Adding new documentation is something that should happen at the time of any change to the system, of course, so my “R & D pack” also contains a small case with basic drawing tools and templates.
Tiny Test Bench
With space at a premium, I had to forego a few basic essentials. I carry no oscilloscope, function generator, spectrum analyzer, hammer, or milling machine. But I do have a logic probe, digital multimeter, SWR bridge, prototyping board, software development system, bench supply, built-in current monitor, “Quick-Connect” wiring tool, butane soldering iron, and extensive toolkit.
It’s amazing how much can be done with a few basic lightweight tools when the constraints of a nomadic lifestyle demand it. My software contains a library of test loops that exercise all I/O logic in a way that makes it amenable to debugging with a logic probe and development system. Internal jacks offer convenient supply voltages for prototyping, and a ledge inside the console even carries a permanent parts tray and soldering-iron stand. The point of all this, of course, is to make development work as painless as possible… even if it happens in a campground.
Easy prototyping depends upon a convenient packaging method, and I use the Robinson-Nugent Quick-Connect boards exclusively. They’re faster than wire-wrap, lower profile, and more rugged (a major issue on a bicycle). The boards arc hinged in my installation, so modifications can be made without having to unplug any connectors or dangle live hardware from a cable harness.
One more thing. Despite convenient on board equipment, there are still occasional projects that require more in the way of support facilities than I can carry. I keep a list of such “long-range TO-DO’s” on disk, and scan it whenever I find myself visiting some one who owns a well-equipped lab. “Ahhhh… I see you have a spectrum analyzer. You know, I have some birdies that have been giving me trouble… got a near-field probe for that thing?”
The Junk Box
As we all know, no lab is complete — or even possible — without a well-equipped junk box of tinkering stock. It’s just not possible to experiment effectively if the only access to components is a shopping list (hamfests and surplus stores notwithstanding).

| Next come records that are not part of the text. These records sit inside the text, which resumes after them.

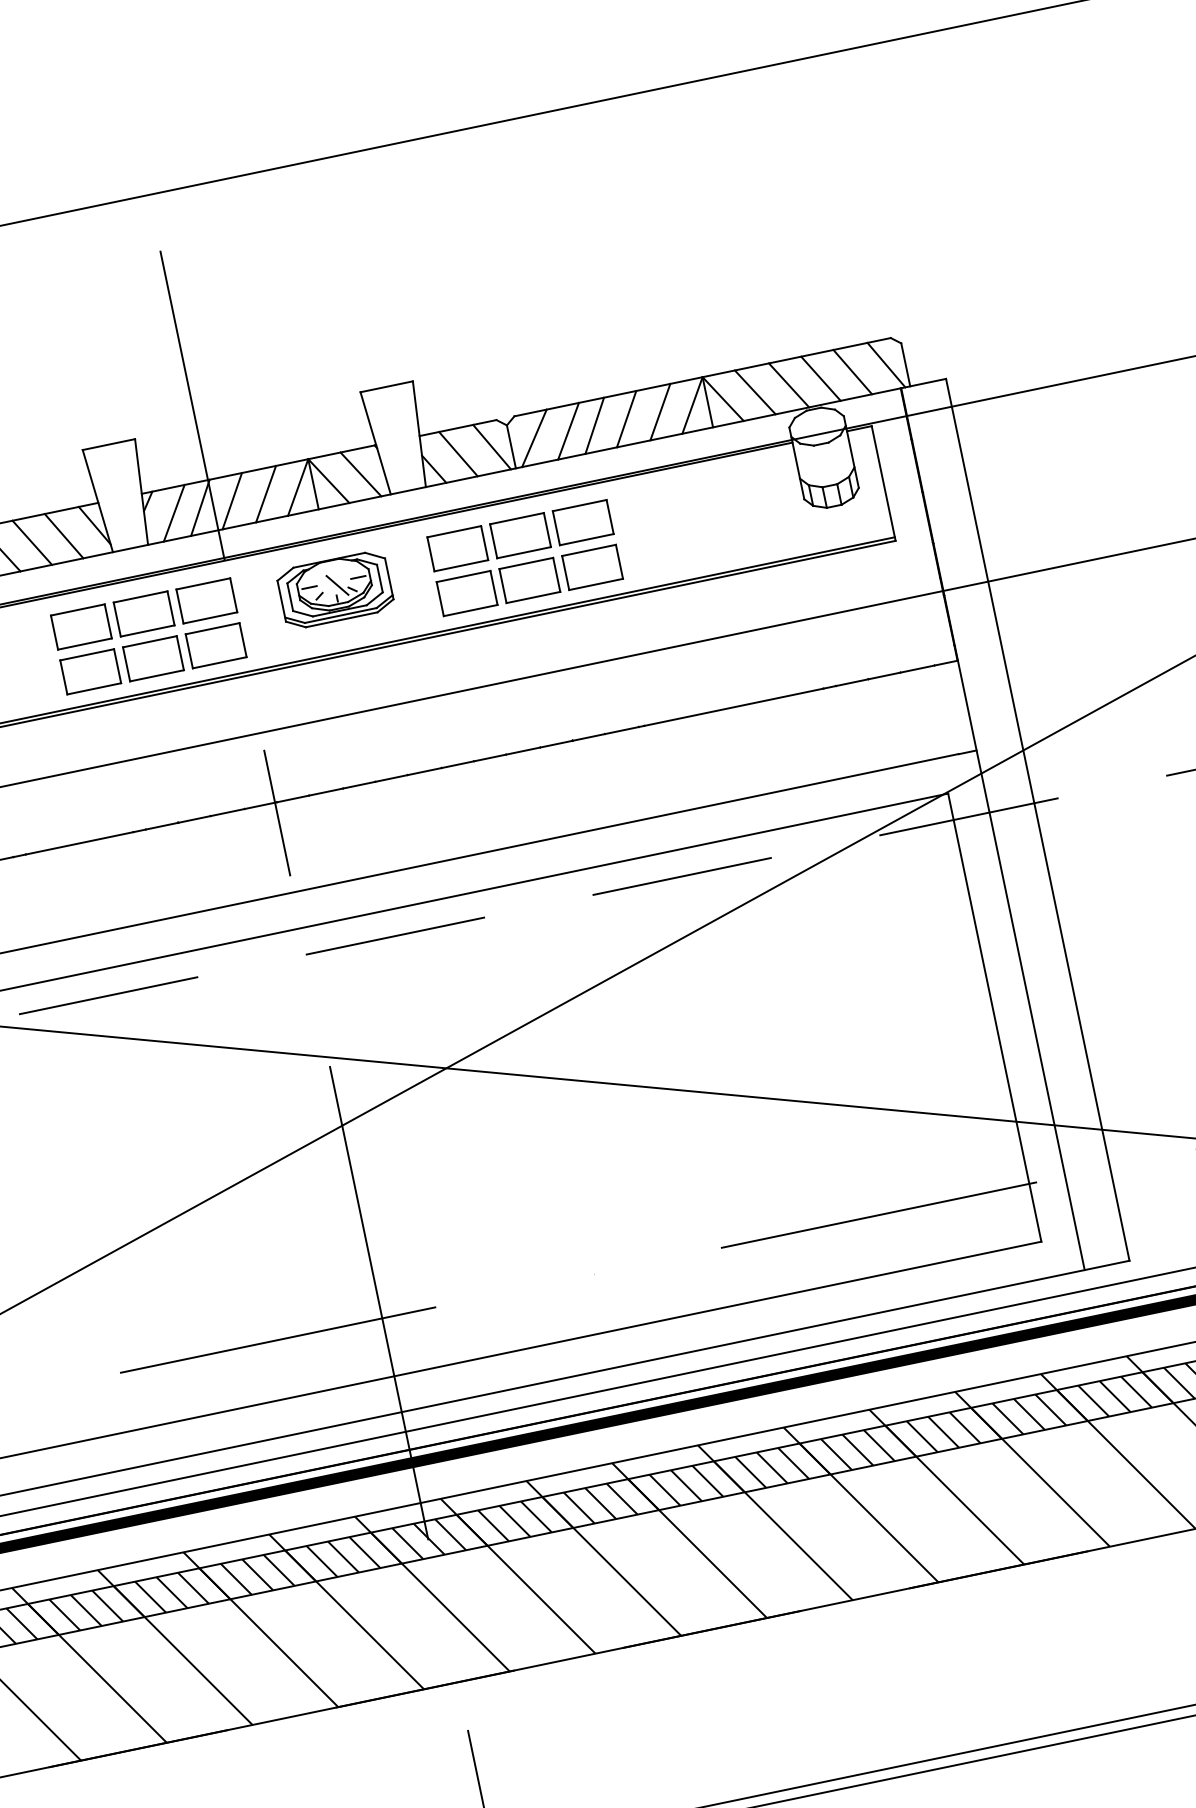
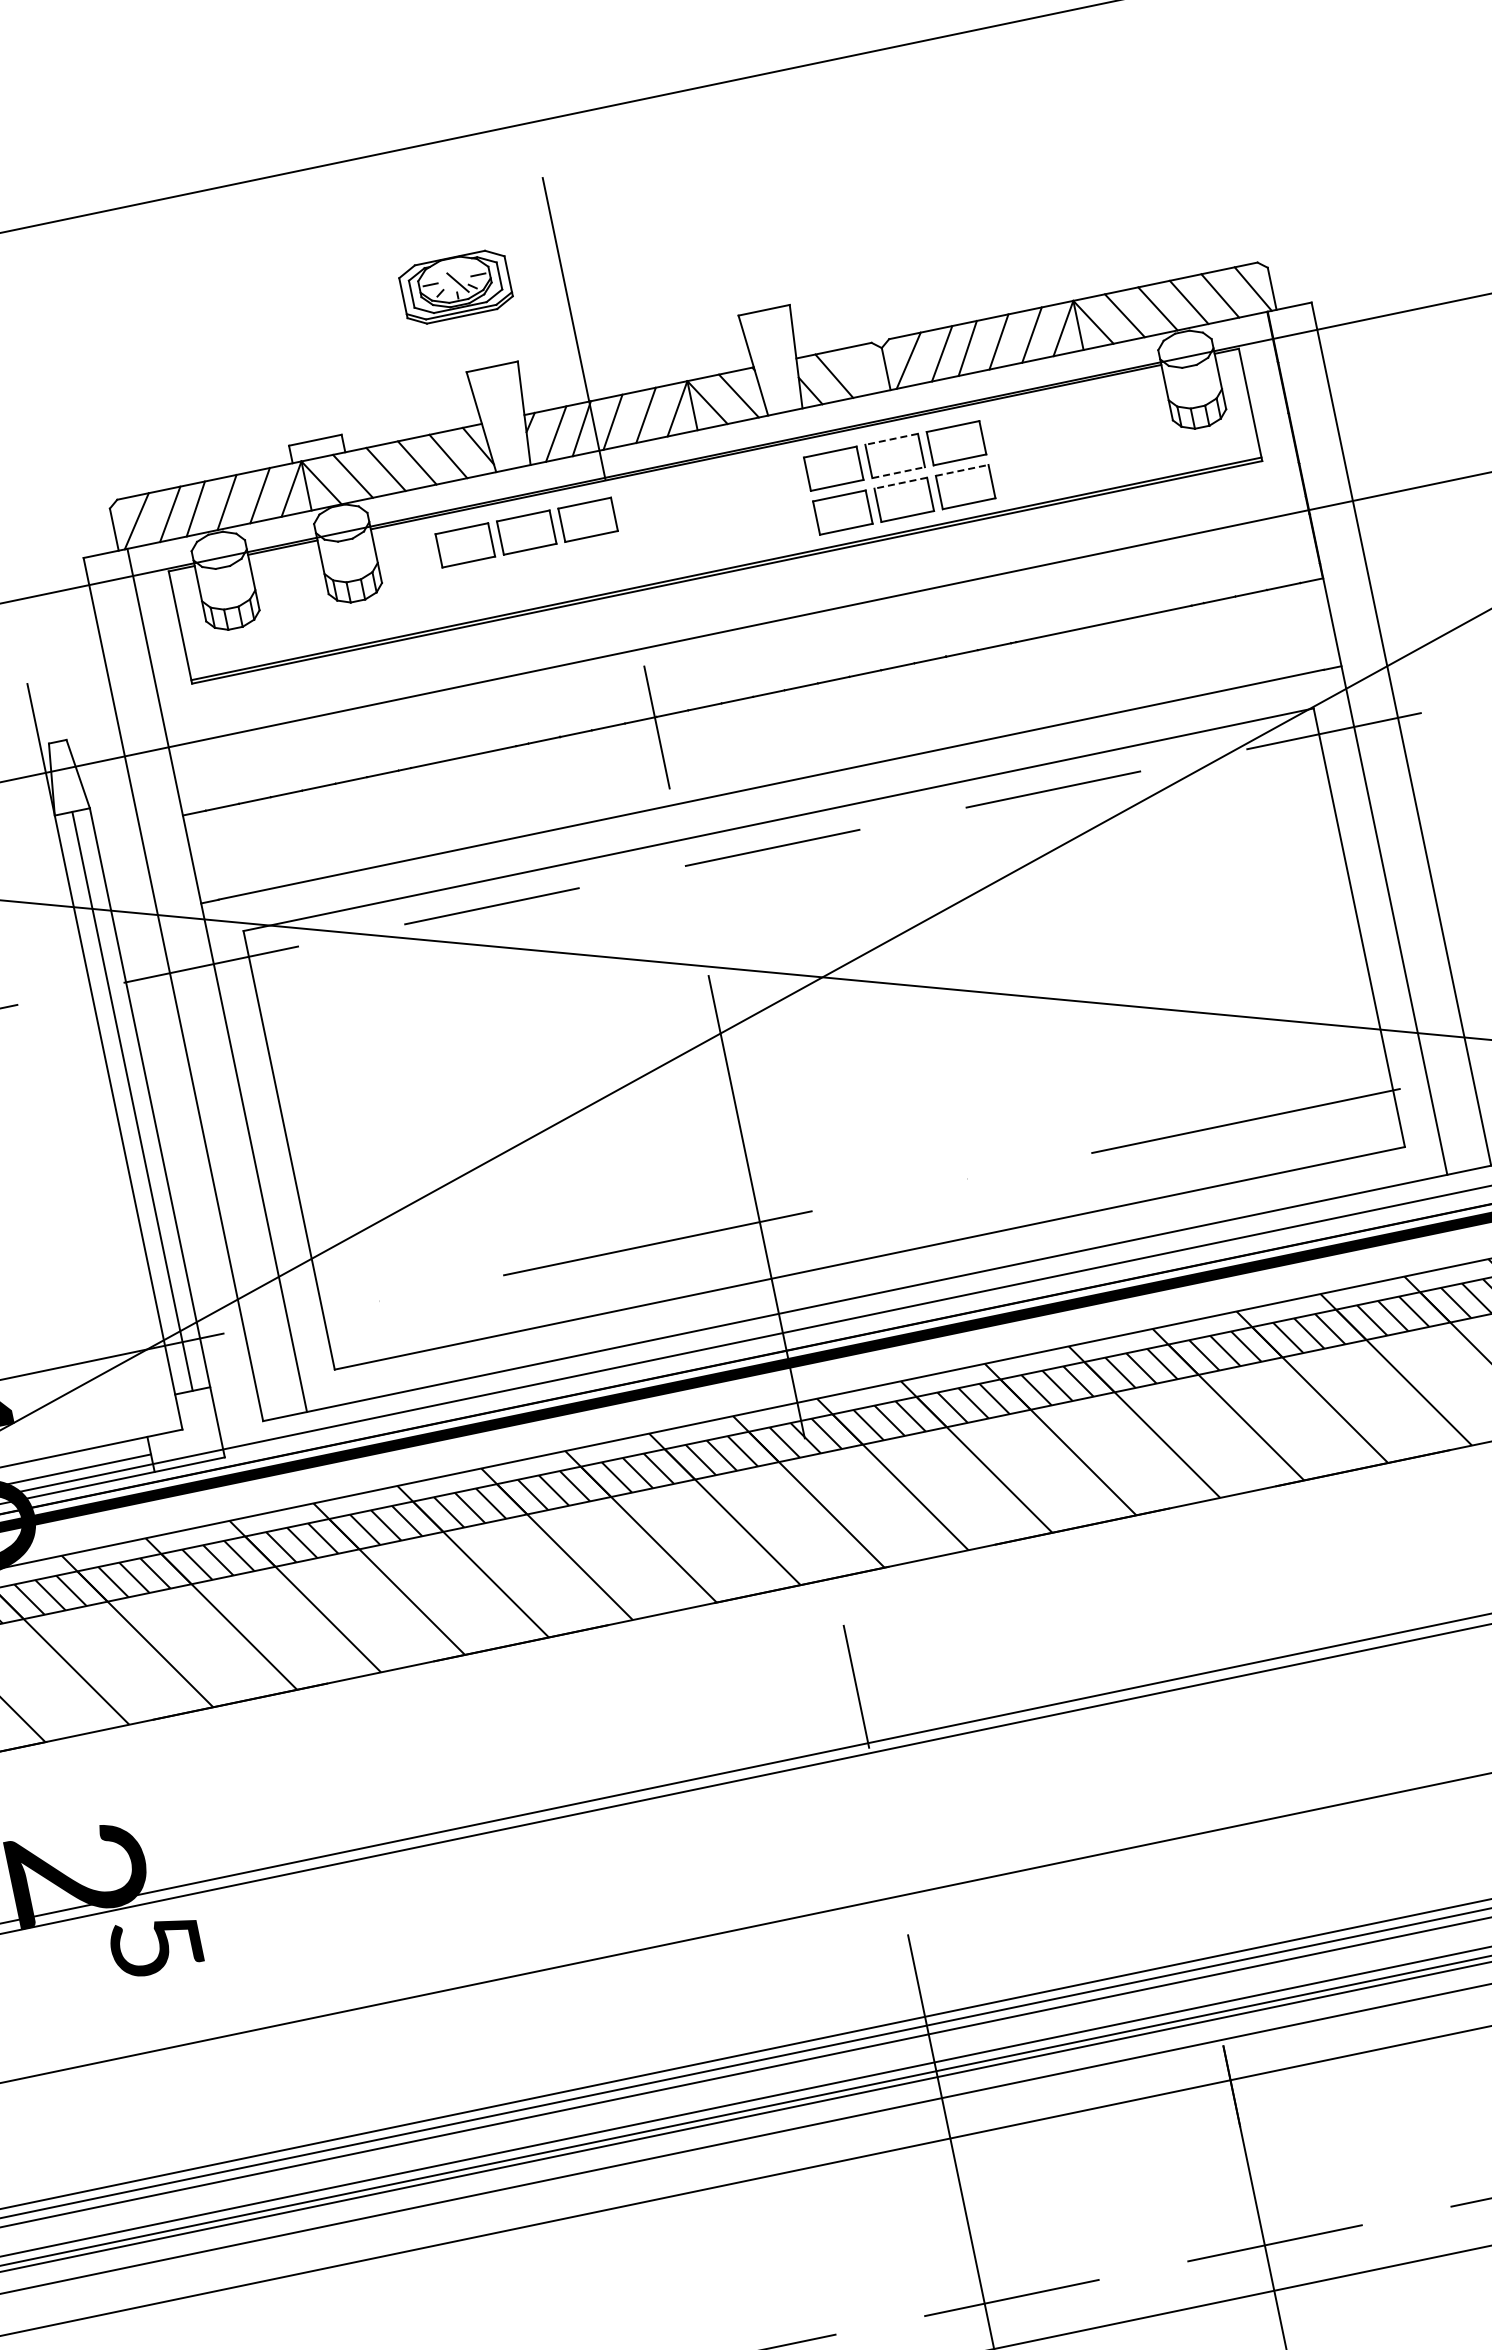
line: (491, 447) -> (866, 369), removed
line: (516, 518) -> (891, 439), solid -> dashed
line: (589, 550) -> (962, 470), solid -> dashed
line: (523, 552) -> (898, 472), solid -> dashed
line: (526, 563) -> (900, 483), solid -> dashed
part: (334, 589) -> (455, 286), moved
part: (153, 658) -> (535, 576), removed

I carry about six pounds of parts, as well as a bag of fundamental essentials such as Ty- raps, wire, heat-shrink, and the like. There is a sheet of antistatic foam with a hundred or so 74HC glue parts, along with a collection of particularly interesting devices I just gotta have. (You know how it is: “Well, someday I’ll find a neat use for a high-speed array processor on my bike… sure, I’ll take it.”) There are a few dozen individual Zip-Loc bags, dedicated to such things as R’s, C’s, D’s, Q’s, connectors, switches, ferrites, packaging parts, mechanical hardware, spade lugs, and so on—with, amazingly, enough depth and variety to support a typical day of tearing into the system with new ideas in mind.
Keep On Tinkerin’
The bottom line, of course, is that no-one need be prevented from experimenting by the constraints of a nomadic, cramped, or socially hampered lifestyle. I have an old friend who lost the spark of tekwizardry when he got married and settled down. The books in the living room were unrelated to geek passions, the dog was a designer model far beyond their budget, and all that electronics junk just HAD TO GO! But a single desk can hold enough to keep the creative spark alive — enough to keep the nose wrinkling with the acrid smell of solder… the eyes gleaming in the light of dancing phosphor… the ears perking to the distant call of an unmet friend as yet another idea survives the smoke test and reinforces the reason for being.
Creativity can thrive anywhere — let it!